Top of Supplied entries
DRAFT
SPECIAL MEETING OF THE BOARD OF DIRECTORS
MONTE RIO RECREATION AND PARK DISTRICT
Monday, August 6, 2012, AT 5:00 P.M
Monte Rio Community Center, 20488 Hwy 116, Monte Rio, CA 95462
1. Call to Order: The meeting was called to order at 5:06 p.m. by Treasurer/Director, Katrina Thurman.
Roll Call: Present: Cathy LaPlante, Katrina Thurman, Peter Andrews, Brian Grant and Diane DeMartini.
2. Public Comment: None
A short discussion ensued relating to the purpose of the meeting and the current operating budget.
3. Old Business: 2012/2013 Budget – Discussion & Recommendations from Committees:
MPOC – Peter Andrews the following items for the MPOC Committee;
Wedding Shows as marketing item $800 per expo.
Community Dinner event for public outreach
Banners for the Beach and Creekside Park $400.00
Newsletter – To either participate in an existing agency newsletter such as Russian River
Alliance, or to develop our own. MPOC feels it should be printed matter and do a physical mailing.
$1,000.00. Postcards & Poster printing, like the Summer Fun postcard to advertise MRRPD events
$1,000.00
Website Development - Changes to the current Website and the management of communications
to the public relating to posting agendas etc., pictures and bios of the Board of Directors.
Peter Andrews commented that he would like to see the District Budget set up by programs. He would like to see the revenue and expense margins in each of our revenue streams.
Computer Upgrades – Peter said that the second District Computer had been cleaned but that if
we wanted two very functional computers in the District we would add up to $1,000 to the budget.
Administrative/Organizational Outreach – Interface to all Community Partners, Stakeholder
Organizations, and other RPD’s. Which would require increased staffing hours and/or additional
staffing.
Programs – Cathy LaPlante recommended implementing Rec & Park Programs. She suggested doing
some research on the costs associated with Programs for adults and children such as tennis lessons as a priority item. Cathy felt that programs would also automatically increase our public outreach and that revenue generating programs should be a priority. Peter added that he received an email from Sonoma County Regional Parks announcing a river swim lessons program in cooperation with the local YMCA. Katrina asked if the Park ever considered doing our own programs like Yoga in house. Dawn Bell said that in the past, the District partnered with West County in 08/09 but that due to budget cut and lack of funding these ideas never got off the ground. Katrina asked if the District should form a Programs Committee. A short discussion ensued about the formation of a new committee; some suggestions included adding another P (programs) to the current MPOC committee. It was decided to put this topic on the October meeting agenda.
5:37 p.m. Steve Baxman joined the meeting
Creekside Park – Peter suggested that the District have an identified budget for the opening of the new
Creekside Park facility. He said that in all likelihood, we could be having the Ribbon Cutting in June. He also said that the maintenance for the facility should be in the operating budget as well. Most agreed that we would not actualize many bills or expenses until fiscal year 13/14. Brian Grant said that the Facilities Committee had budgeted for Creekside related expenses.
Bottom of Supplied entries
Your task
Copy back the listing above exactly, but only from the line with "Newsletter – To" through the line with "advertise MRRPD events", both ends included.

Exercise result
Newsletter – To either participate in an existing agency newsletter such as Russian River
Alliance, or to develop our own. MPOC feels it should be printed matter and do a physical mailing.
$1,000.00. Postcards & Poster printing, like the Summer Fun postcard to advertise MRRPD events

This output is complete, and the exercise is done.